Mayor Kendall W. Lane
3 Washington St.
Keene, NH  03431
(603) 357-9805



I would like to welcome you all here today and thank you for coming as we begin the 2014-2015 session of the Keene City Council. 

First, I would like to thank those members of the staff who are here and in particular, Patty Little, City Clerk, Tom Mullins, City Attorney and John MacLean, City Manager.  It is only with their assistance and direction that the city runs smoothly and the policies of the City Council are accomplished.

Next, I would like to congratulate all those who have been sworn in to serve on the new City Council and in particular, our 3 new Councilors, Sheryl Redfern, Emily Hague and Randy Filiault.  I am looking forward to the opportunity to work with them for the future best interest of the City.

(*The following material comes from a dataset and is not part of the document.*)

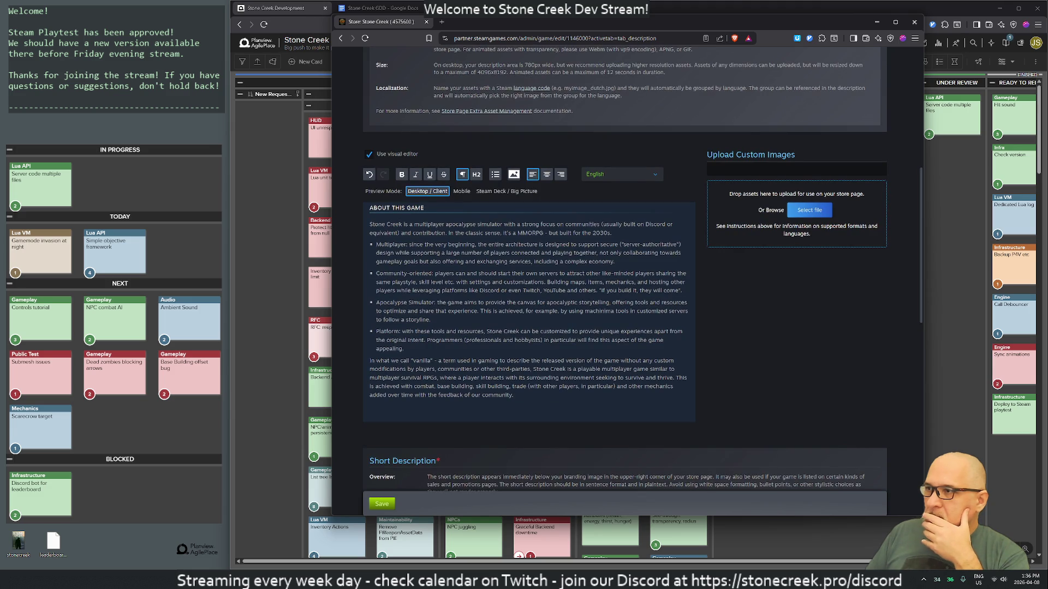
scroll(625, 268, "down", 5)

Keene has seen many accomplishments during the past 2 years.  We have continued our investments in our roads; sewer and water systems, Robin Hood Dam, lower Washington Street, Railroad Street, Grove Street, Winter Street, Summer Street and School Street have all been rebuilt or are currently underway.  The new Central Fire Station and the new Cheshire County Court House are now open for business.  The Keene District Court is no longer sharing this space as it did for the past 30 years. We have worked diligently this past year to mitigate the impacts of flooding on Beaver Brook as we face the realities of changing storm patterns in Keene.

The City has continued to work with Keene State College on issues of mutual concern and we have strengthened our relationship. We are currently working to establish a joint commission to make specific recommendations for our future.

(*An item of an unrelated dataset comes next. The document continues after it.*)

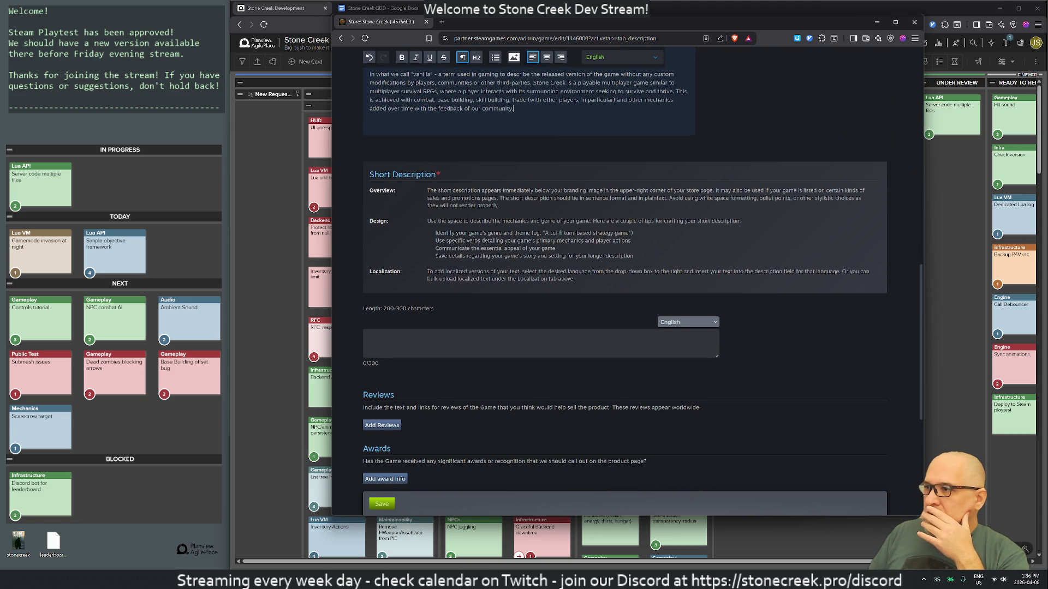
scroll(496, 247, "down", 2)
left_click(458, 259)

We have also been working with the Keene School District to find areas of shared interests and overlapping expenditures to benefit the Keene taxpayers.

Several recreational amenities have been completed in the city, including North Bridge and the reconstruction of the rail trail from Route 9 to Whitcomb’s Mill Road.  This investment and these amenities are important to the future of our city as we work to sustain our employment base in the 21st century.

I have revived the Presidents’ Court and we have had several luncheons with the business leadership in Keene to discuss issues of concern to them, including recruiting of future employees and the creation of desirable amenities for the city.

All this work is intended to make this city a desirable and attractive place for the next generation to settle and to raise their families. Our focus is to create a city that people will want to come to, a community where people feel encouraged to stay in order to sustain our employment base.  That is how we will grow and prosper in the future.

Despite the work that has been done we still have many challenges ahead.  Parking has been an issue for many years as we now work to develop a comprehensive parking plan for the downtown.  An ice arena is now the closest to reality as it has ever been and the city will be working closely with Keene Ice and MEDC to bring it to fruition. We have recently been awarded a grant to construct the Roundhouse T; that section of the rail trail between School Street and Island Street where 3 branches of the trail system converge. We are also working with the state on South Bridge to extend the trail system across Route 101.  This spring we will begin reconstruction of upper Washington Street.

Planning for the future has long been a hallmark of this community.  In September of 2010, we completed Keene’s Comprehensive Master Plan and since then we have been working on the implementation of the Plan.  The City Manager has been working to align the Capital Improvement Program and the budget with the Master Plan.  We are currently gathering public comment on the land use and zoning study of the Marlboro Street corridor and later this year, we will begin work to update the city’s land use codes, including the zoning ordinance to reflect the vision of the city’s Master Plan.

We are working to create a quality of life second to none, but if Keene is to continue to be a desirable place to live it remains essential to have a balance between the environmental quality, economic quality and social equity in our community.  Our goals are clear – to make Keene the best small city in America – to attract a 21st century workforce – to make Keene the first choice to raise a family, to get a job, to shop, to go to school.

To achieve this and to maintain our quality of life is the challenge.  Over the next 2 years we need to work together, not only as a City Council but as a community made up of many people who care deeply about this city with a unified goal and a common purpose to chart the course for the future of our region and our community.